Syrie: fragile unanimité du Conseil de sécurité de l'ONU
Le Conseil de sécurité de l'ONU a fait preuve samedi d'une rare unanimité pour adopter une résolution humanitaire sur la Syrie, mais plusieurs diplomates ont exprimé leurs doutes quant à son efficacité en raison de l'absence de sanctions automatiques.
L'adoption de ce texte -auquel s'est finalement rallié la Russie, qui avait un temps fait peser la menace d'un veto- a eu lieu alors que sur le terrain l'armée de l'air syrienne a mené de nouveaux raids dans la région de Yabroud, une importante ville rebelle au nord de Damas, et que d'importants combats faisaient rage à la périphérie de la capitale.
Le texte -présentée par l'Australie, le Luxembourg et la Jordanie, et soutenue par Londres, Washington et Paris-- appelle toutes les parties au conflit à lever immédiatement les sièges des zones peuplées et réclame la fin des attaques contre les civils.
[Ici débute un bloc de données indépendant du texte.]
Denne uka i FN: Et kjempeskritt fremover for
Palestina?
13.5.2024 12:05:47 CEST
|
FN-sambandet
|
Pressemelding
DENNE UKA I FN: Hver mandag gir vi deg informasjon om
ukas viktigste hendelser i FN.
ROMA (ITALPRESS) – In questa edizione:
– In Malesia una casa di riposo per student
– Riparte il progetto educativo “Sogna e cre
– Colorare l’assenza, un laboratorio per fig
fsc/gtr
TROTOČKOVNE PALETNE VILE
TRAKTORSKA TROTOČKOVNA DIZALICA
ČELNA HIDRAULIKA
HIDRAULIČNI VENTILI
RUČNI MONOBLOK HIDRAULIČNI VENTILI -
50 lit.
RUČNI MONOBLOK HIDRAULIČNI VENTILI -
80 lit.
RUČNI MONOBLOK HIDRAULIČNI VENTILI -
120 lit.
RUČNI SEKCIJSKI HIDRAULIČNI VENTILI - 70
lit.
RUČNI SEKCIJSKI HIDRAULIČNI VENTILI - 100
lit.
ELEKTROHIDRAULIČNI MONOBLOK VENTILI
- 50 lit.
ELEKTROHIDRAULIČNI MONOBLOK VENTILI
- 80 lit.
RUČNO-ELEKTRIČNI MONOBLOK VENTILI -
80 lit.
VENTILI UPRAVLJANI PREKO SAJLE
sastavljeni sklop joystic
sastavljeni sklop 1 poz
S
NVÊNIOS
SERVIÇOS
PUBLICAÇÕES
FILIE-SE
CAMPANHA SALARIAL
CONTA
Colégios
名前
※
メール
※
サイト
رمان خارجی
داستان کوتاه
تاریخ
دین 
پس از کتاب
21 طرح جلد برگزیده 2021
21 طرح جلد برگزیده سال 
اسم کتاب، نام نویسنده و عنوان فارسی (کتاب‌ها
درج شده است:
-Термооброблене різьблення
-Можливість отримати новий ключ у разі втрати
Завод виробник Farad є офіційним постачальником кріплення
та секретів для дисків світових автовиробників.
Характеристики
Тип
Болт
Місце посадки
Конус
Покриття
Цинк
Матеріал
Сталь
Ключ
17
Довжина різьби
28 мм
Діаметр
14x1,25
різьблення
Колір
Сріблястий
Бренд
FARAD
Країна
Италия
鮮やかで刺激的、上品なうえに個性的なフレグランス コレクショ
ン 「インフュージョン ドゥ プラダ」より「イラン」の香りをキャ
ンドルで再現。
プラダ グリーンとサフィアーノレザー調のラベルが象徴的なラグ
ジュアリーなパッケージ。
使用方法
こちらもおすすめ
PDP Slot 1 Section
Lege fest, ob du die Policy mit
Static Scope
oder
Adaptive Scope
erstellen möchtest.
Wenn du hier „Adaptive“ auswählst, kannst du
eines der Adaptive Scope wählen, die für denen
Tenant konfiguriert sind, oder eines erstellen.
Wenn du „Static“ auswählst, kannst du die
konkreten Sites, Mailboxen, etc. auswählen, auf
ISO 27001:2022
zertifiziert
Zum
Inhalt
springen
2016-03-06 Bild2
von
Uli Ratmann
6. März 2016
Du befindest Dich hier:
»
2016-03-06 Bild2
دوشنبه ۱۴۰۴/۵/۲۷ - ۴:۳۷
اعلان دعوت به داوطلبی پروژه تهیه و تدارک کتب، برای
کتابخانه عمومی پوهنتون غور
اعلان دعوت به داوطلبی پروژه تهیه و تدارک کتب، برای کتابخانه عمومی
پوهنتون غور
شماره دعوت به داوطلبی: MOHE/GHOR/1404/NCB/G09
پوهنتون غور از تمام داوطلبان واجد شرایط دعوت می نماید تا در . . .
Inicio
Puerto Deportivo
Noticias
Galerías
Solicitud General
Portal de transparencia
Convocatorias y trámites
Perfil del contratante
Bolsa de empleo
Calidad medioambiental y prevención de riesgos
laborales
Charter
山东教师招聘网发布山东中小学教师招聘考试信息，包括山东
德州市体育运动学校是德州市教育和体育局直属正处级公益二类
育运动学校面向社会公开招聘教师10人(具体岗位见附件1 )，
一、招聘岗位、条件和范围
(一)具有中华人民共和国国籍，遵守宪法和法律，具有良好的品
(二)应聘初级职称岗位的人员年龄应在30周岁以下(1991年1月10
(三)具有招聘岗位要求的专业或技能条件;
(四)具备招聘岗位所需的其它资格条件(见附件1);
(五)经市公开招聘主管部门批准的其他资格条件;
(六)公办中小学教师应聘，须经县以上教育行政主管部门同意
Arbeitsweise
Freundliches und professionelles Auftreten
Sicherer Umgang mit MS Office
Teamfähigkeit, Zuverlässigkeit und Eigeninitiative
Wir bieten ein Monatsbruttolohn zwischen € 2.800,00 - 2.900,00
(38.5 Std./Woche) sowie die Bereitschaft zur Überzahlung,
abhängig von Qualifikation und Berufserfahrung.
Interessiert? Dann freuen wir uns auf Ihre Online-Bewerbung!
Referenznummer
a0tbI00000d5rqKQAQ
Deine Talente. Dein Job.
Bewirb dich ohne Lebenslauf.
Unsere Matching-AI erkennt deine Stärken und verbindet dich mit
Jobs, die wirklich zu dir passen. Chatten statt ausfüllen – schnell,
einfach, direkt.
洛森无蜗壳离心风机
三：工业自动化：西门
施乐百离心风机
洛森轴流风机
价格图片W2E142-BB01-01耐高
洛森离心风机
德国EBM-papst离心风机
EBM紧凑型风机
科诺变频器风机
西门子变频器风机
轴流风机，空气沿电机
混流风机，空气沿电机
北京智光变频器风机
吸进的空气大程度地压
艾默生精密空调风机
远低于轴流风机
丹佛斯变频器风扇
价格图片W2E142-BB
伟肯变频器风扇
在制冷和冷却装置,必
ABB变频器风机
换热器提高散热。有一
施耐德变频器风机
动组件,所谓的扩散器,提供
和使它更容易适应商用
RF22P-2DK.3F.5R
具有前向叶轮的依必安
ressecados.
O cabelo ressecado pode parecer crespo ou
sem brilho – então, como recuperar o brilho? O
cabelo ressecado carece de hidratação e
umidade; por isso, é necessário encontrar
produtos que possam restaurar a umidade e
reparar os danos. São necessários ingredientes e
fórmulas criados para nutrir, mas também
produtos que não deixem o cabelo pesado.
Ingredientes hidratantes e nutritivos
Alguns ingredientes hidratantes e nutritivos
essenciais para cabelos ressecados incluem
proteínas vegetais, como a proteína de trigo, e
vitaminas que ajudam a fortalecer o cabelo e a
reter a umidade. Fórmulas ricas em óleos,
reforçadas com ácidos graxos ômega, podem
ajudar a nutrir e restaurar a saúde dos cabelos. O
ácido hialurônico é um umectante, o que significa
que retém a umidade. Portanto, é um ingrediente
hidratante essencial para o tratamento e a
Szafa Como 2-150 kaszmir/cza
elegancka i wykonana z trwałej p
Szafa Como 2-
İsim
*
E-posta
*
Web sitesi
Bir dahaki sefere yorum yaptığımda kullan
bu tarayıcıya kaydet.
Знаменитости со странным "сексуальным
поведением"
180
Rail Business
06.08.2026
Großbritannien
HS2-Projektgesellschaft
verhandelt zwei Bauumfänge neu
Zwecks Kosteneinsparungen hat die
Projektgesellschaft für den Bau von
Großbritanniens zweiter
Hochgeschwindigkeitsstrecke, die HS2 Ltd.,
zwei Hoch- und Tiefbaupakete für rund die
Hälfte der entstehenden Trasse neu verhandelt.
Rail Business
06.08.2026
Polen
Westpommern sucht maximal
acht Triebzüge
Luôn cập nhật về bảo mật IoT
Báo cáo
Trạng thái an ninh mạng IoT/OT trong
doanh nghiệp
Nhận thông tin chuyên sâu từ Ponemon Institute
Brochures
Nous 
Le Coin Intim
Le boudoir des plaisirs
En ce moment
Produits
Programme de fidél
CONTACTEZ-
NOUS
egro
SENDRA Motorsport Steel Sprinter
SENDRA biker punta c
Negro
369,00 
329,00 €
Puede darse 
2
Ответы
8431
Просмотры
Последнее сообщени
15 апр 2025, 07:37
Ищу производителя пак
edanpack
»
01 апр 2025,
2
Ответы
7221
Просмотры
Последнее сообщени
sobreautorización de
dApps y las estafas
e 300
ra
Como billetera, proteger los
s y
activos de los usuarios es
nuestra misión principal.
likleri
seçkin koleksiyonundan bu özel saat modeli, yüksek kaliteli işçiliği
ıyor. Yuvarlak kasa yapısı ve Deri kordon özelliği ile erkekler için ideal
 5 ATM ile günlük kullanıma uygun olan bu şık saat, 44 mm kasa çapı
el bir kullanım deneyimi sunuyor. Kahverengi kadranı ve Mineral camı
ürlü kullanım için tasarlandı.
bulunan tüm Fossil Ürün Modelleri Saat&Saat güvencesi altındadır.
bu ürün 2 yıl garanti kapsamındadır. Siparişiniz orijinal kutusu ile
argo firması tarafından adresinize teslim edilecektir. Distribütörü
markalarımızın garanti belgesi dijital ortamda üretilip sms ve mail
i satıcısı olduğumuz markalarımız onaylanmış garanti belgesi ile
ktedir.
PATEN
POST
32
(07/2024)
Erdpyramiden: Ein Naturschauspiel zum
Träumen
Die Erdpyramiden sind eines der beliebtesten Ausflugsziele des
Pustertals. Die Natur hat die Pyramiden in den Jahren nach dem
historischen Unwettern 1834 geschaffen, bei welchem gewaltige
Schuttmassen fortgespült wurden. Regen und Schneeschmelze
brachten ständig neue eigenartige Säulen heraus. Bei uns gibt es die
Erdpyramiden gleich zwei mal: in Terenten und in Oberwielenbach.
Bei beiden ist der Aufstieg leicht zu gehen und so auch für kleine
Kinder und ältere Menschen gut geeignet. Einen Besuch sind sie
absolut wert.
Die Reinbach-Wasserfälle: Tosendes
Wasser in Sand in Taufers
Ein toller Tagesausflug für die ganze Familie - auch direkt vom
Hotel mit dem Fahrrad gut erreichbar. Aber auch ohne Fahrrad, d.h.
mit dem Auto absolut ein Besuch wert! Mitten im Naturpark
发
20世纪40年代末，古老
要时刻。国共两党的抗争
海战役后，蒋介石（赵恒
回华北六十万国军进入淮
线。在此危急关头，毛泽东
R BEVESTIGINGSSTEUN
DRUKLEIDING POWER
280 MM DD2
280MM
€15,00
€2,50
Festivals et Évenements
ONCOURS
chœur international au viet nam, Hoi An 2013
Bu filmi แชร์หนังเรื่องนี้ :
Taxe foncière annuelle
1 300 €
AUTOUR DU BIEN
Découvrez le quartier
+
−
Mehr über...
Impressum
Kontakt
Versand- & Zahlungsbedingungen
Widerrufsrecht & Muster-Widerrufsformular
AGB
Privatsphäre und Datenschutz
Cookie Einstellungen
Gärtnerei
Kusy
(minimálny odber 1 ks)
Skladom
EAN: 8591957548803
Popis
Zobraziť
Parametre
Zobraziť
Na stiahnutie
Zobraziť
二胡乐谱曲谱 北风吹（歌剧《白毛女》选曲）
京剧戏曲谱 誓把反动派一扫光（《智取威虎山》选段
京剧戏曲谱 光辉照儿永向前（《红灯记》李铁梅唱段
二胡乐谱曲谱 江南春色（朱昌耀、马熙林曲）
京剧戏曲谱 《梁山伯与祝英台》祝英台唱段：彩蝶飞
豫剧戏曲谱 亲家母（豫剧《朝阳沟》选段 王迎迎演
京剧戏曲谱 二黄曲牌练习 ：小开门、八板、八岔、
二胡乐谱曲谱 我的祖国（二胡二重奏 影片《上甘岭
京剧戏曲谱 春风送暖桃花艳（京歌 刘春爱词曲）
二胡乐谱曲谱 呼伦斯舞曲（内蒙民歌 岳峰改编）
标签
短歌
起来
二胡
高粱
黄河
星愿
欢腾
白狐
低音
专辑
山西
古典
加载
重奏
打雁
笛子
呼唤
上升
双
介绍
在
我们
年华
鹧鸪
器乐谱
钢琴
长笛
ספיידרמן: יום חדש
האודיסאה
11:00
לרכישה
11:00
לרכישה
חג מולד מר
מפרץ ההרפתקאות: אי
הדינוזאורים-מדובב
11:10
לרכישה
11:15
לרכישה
En outre, il "exige que toutes les parties, et en particulier les autorités syriennes, autorisent sans délai un accès humanitaire rapide, sûr et sans entrave".
L'ambassadeur français Gérard Araud a estimé que le Conseil avait "évité le déshonneur du silence" mais il a reconnu que Paris aurait souhaité "un texte beaucoup plus fort" et que son application "dépendait de la bonne volonté du régime syrien et de l'opposition".
"Faire pression"
La France, a-t-il affirmé, "proposera au Conseil de nouvelles mesures" si Damas traîne les pieds: cette décision "ne va pas bouleverser du jour au lendemain la situation sur le terrain (...) c'est un premier pas".
"C'est la mise en oeuvre qui compte", a aussi souligné l'ambassadrice américaine Samantha Power, appelant "tous les pays membres de faire pression sur Damas" afin d'appliquer d'urgence cette résolution.
Un avis partagé par le ministre britannique des Affaires étrangères William Hague: "Nous n'hésiterons pas à retourner devant le Conseil de sécurité si le régime Assad ne respecte pas ce qui est demandé dans cette résolution", prévient-il dans un communiqué. Son homologue français Laurent Fabius a lui aussi dit espérer que les demandes du Conseil soient "suivies d'effets".
L'ambassadeur russe Vitali Tchourkine a pour sa part estimé que les amendements imposés par Moscou avait permis d'aboutir à "un texte équilibré". "La souveraineté de la Syrie doit être respectée et l'avis de son gouvernement pris en compte" lors d'opérations humanitaires, a de son côté rappelé un porte-parole du ministère russe des Affaires étrangères, Alexandre Loukachevitch.
Dénonçant une politisation du dossier humanitaire, l'ambassadeur syrien Bachar Jaafari a quant à lui assuré que le gouvernement de Damas s'était efforcé "d'améliorer la situation humanitaire".
La résolution -âprement négociée avec Moscou- ne prévoit pas de sanctions automatiques mais laisse ouverte la possibilité d'agir ultérieurement contre les récalcitrants. Il faudra alors toutefois une nouvelle décision du Conseil, que la Russie bloquerait à coup sûr.
Barils d'explosifs
Depuis le début de la crise syrienne en mars 2011, la Russie et la Chine ont bloqué à trois reprises des résolutions occidentales visant à faire pression sur le régime syrien. Le Conseil avait déjà adopté le 2 octobre 2013 une déclaration réclament un meilleur accès humanitaire en Syrie mais elle était restée lettre morte. Depuis, la situation s'est détériorée, avec plus de 140.000 morts en trois ans, selon des ONG, et des millions de Syriens déplacés ou exilés.
Le secrétaire général de l'ONU Ban Ki-moon a espéré que la résolution "puisse atténuer une partie des souffrances de la population syrienne", soulignant que des millions de Syriens étaient "hors de portée" des agences humanitaires: selon l'ONU, 200.000 personnes sont assiégées dans les zones contrôlées par le gouvernement et 45.000 dans celles contrôlées par l'opposition.
Sur le terrain, dans et autour de Yabroud, des bombardements ont à nouveau eu lieu samedi, y compris par voie aérienne. Les troupes du régime de Bachar al-Assad ont lancé une offensive il y a deux semaines pour reprendre cette ville, située dans la région montagneuse du Qalamoun, près de la frontière libanaise.
Sur un autre front, des combattants kurdes ont pris la ville de Tal Barak (nord-est), jusqu'alors tenue par le groupe jihadiste de l'Etat islamique en Irak et au Levant (EIIL), selon l'Observatoire syrien des droits de l'homme.
A Alep (nord) et Al-Naimeh, un village de la province de Daraa (sud) des hélicoptères de l'armée ont lancé des barils d'explosifs sur des quartiers tenus par les rebelles.